Parallel zu den Wegrändern wurde auf den Streifen mit vermindertem Bodenauftrag ein gestufter Waldrand mit einer Vielzahl von heimischen Sträuchern angelegt. Verbiss- und Fegeschäden des Rehwildes können zu einer erheblichen Beeinträchtigung oder sogar zur Gefährdung des Rekultivierungserfolgs führen. Um dieses Risiko auszuschließen und eine rasche Sicherung der Kultur zu erreichen, wurde nach Abschluss der Pflanzung ein Wildschutzzaun um die jeweiligen Forstkulturen errichtet. Die Anwuchserfolge lagen in der Regel über 90%, sodass keine Nachbesserungen getätigt werden mussten.

4. Zwischenbegrünung

Auf den einzelnen Rekultivierungsabschnitten wurde von Hand eine Zwischenbegrünung ausgesät. Die Ansaat bestand aus 15 – 20 krautigen Wild- und Kulturpflanzen und erfolgte zeitgleich mit den Pflanzarbeiten. Der Vorteil einer solchen Zwischenbegrünung liegt in ihrer bodenverbessernden als auch bodenschützenden Wirkung. So schaffen die ausgesäten Pflanzen eine schnelle Bodendeckung und verringern den Aufwuchs einer verdämmenden Begleitflora. Dadurch konnte auf das Ausmähen der Forstkulturen verzichtet werden, wodurch erhebliche Kosten eingespart wurden. Darüber hinaus schließen die Wurzeln die Rekultivierungssubstrate auf und führen zu einer besseren Luft- und Wasserversorgung im Boden.
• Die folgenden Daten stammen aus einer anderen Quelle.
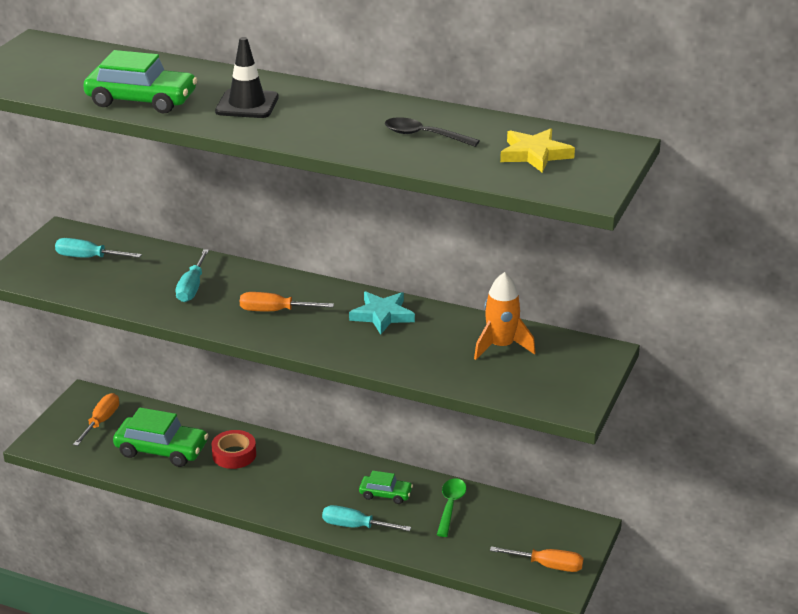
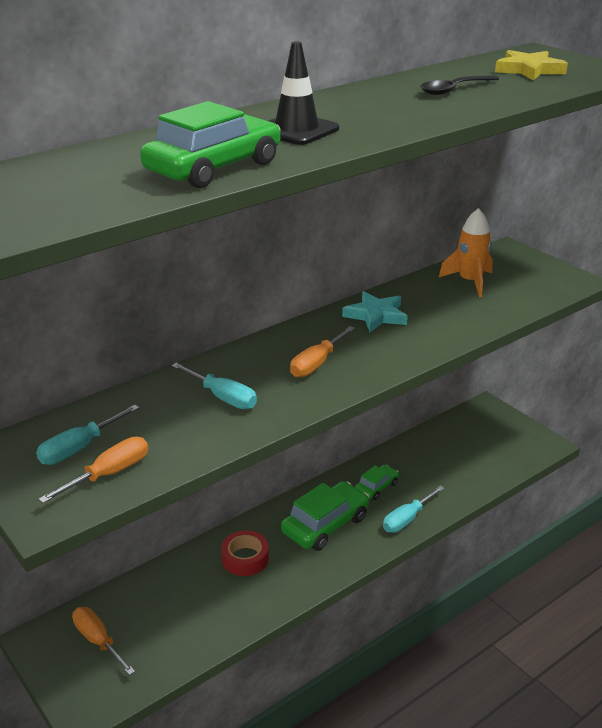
camera: 60 degrees left, 0 degrees up
green car [113,407,209,467] -> green car moved to [281,481,369,551]
green spoon [437,478,466,537] -> none
orange screwdriver [490,546,583,572] -> orange screwdriver moved to [38,437,148,503]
An der Zwischenbegrünung konnten ganzjährig zahlreiche Vogel- und Insektenarten beobachtet werden, welche diese als Nahrungsquelle und Lebensraum nutzen. Des Weiteren ist die Zwischenbegrünung nicht nur aus Gründen der Bodenmelioration und des Naturschutzes interessant, sondern auch aus ästhetischer Sicht. Die zahlreichen Blühaspekte, welche über die gesamte Vegetationsperiode auftraten, erfreuten sich bei der lokalen Bevölkerung einer großen Beliebtheit.

5. Kontrolle und Pflege

Der Zustand aller rekultivierten Flächen wurde jährlich von je einem Vertreter des ausführenden Forstbetriebs und der unteren Forstbehörde erfasst. Neben dem Anwuchserfolg wurde das Wachstum der Bäume und der Begleitvegetation angesprochen. Schäden durch Wild, Mäuse oder Hagel wurden in einer Aktennotiz dokumentiert sowie erforderliche Maßnahmen zur Sicherung der Kultur definiert. Die durchgeführten Pflegemaßnahmen, wie beispielsweise Schirmdruckastung des Vorwaldes und Beseitigung von Robinie und Balsampappel, oder Zaunkontrolle und -reparaturarbeiten trugen zum Rekultivierungserfolg bei.

Bis zum heutigen Zeitpunkt konnten sukzessive alle acht Rekultivierungsabschnitte des Abbaugebietes „Eichle“ erfolgreich aus der Rekultivierungsverpflichtung entlassen werden. Der aktuelle Zustand lässt einen vielversprechenden Waldbestand erwarten. Alle Zäune sind bereits zurückgebaut worden.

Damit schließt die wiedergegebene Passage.